Opportunity: Always look for “low-hanging fruit,” ways to get ahead quickly and easily that are still ethical and still matter. Imagine you’re tasked with gathering apples in an orchard. You have a short amount of time and a set amount of apples you must collect. Do you erect a ladder and begin at the top of the tree? No. You move through the orchard, grabbing the fruit that’s easiest and most accessible. You prioritize mobility, adaptability, and accessibility. You still collect apples, but you do it faster and with less effort.

Delegation: You can’t do everything on your own and, despite your feeling that no one else will do it as well as you think you do it, you need to give away responsibility. When you’re a one-man show you’re the bottleneck that keeps your organization, business, or ministry from growing. Having ten others who perform 80% as well as you do will still increase your total energy output by 800%.

Multiplication: You cannot grow quickly if you only add one customer at a time, one venue at a time, or one leader at a time. You’ve got to grow in leaps and by clumps. It takes roughly the same effort to train a group of leaders as it does to train a single leader. So why duplicate your output for diminished returns? Multiply leaders, venues, opportunities, and offerings to ensure you spend every dollar twice and invest every hour in three different directions.
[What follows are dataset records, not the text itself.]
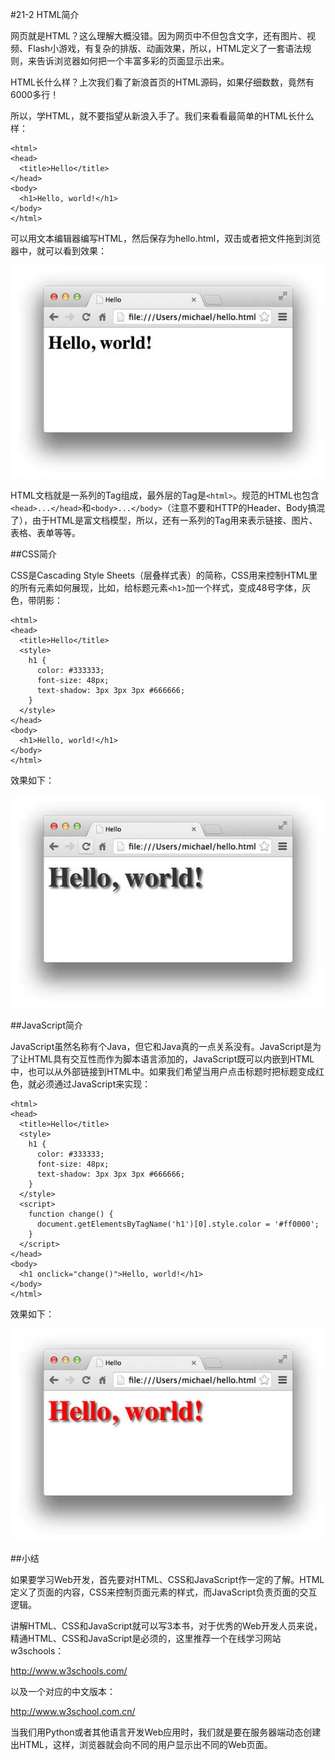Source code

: #21-2 HTML简介

网页就是HTML？这么理解大概没错。因为网页中不但包含文字，还有图片、视频、Flash小游戏，有复杂的排版、动画效果，所以，HTML定义了一套语法规则，来告诉浏览器如何把一个丰富多彩的页面显示出来。

HTML长什么样？上次我们看了新浪首页的HTML源码，如果仔细数数，竟然有6000多行！

所以，学HTML，就不要指望从新浪入手了。我们来看看最简单的HTML长什么样：

	<html>
	<head>
	  <title>Hello</title>
	</head>
	<body>
	  <h1>Hello, world!</h1>
	</body>
	</html>
可以用文本编辑器编写HTML，然后保存为hello.html，双击或者把文件拖到浏览器中，就可以看到效果：

![hello.html](../image/chapter21/21-2-1.jpg)

HTML文档就是一系列的Tag组成，最外层的Tag是`<html>`。规范的HTML也包含`<head>...</head>`和`<body>...</body>`（注意不要和HTTP的Header、Body搞混了），由于HTML是富文档模型，所以，还有一系列的Tag用来表示链接、图片、表格、表单等等。

##CSS简介

CSS是Cascading Style Sheets（层叠样式表）的简称，CSS用来控制HTML里的所有元素如何展现，比如，给标题元素`<h1>`加一个样式，变成48号字体，灰色，带阴影：

	<html>
	<head>
	  <title>Hello</title>
	  <style>
	    h1 {
	      color: #333333;
	      font-size: 48px;
	      text-shadow: 3px 3px 3px #666666;
	    }
	  </style>
	</head>
	<body>
	  <h1>Hello, world!</h1>
	</body>
	</html>
效果如下：

![hello-css](../image/chapter21/21-2-2.jpg)

##JavaScript简介

JavaScript虽然名称有个Java，但它和Java真的一点关系没有。JavaScript是为了让HTML具有交互性而作为脚本语言添加的，JavaScript既可以内嵌到HTML中，也可以从外部链接到HTML中。如果我们希望当用户点击标题时把标题变成红色，就必须通过JavaScript来实现：

	<html>
	<head>
	  <title>Hello</title>
	  <style>
	    h1 {
	      color: #333333;
	      font-size: 48px;
	      text-shadow: 3px 3px 3px #666666;
	    }
	  </style>
	  <script>
	    function change() {
	      document.getElementsByTagName('h1')[0].style.color = '#ff0000';
	    }
	  </script>
	</head>
	<body>
	  <h1 onclick="change()">Hello, world!</h1>
	</body>
	</html>
效果如下：

![hello-js-change-color](../image/chapter21/21-2-3.jpg)

##小结

如果要学习Web开发，首先要对HTML、CSS和JavaScript作一定的了解。HTML定义了页面的内容，CSS来控制页面元素的样式，而JavaScript负责页面的交互逻辑。

讲解HTML、CSS和JavaScript就可以写3本书，对于优秀的Web开发人员来说，精通HTML、CSS和JavaScript是必须的，这里推荐一个在线学习网站w3schools：

http://www.w3schools.com/

以及一个对应的中文版本：

http://www.w3school.com.cn/

当我们用Python或者其他语言开发Web应用时，我们就是要在服务器端动态创建出HTML，这样，浏览器就会向不同的用户显示出不同的Web页面。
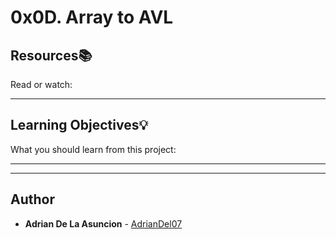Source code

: # 0x0D. Array to AVL

## Resources:books:
Read or watch:

---
## Learning Objectives:bulb:
What you should learn from this project:

---
---

## Author
* **Adrian De La Asuncion** - [AdrianDel07](https://github.com/AdrianDel07)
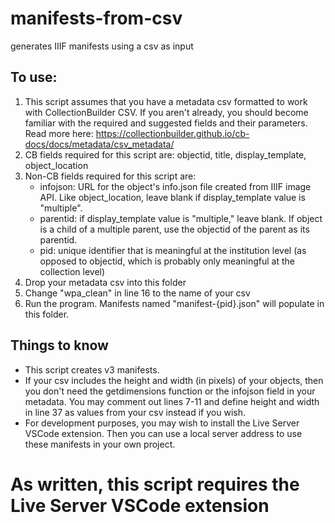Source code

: # manifests-from-csv
generates IIIF manifests using a csv as input

## To use:
1. This script assumes that you have a metadata csv formatted to work with CollectionBuilder CSV. If you aren't already, you should become familiar with the required and suggested fields and their parameters. Read more here: https://collectionbuilder.github.io/cb-docs/docs/metadata/csv_metadata/
2. CB fields required for this script are: objectid, title, display_template, object_location
3. Non-CB fields required for this script are:
    - infojson: URL for the object's info.json file created from IIIF image API. Like object_location, leave blank if display_template value is "multiple".
    - parentid: if display_template value is "multiple," leave blank. If object is a child of a multiple parent, use the objectid of the parent as its parentid.
    - pid: unique identifier that is meaningful at the institution level (as opposed to objectid, which is probably only meaningful at the collection level)
4. Drop your metadata csv into this folder
5. Change "wpa_clean" in line 16 to the name of your csv
4. Run the program. Manifests named "manifest-{pid}.json" will populate in this folder.


## Things to know
- This script creates v3 manifests.
- If your csv includes the height and width (in pixels) of your objects, then you don't need the getdimensions function or the infojson field in your metadata. You may comment out lines 7-11 and define height and width in line 37 as values from your csv instead if you wish.
- For development purposes, you may wish to install the Live Server VSCode extension. Then you can use a local server address to use these manifests in your own project. 


# As written, this script requires the Live Server VSCode extension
In short, here is my advice on getting things done well:

Give your best energy to endeavors that require the least effort to produce the greatest gains.

TWO FINAL OBSERVATIONS

Three of these four elements are people-related. That’s significant. In any business, people are what matter most. The customer is always right. The manager must be competent. The employee deserves competent command. The employer must find meaning and satisfaction in his or her work. It’s all about people.

Also of note, strength and delegation refer to existing realities within an organization. They are kinetic, and our task is to maximize their effectiveness. Conversely, opportunity and multiplication refer to things that could become part of our work if we are smart and effective. They are potential realities, and we have to look for them, cultivate them, and make them happen.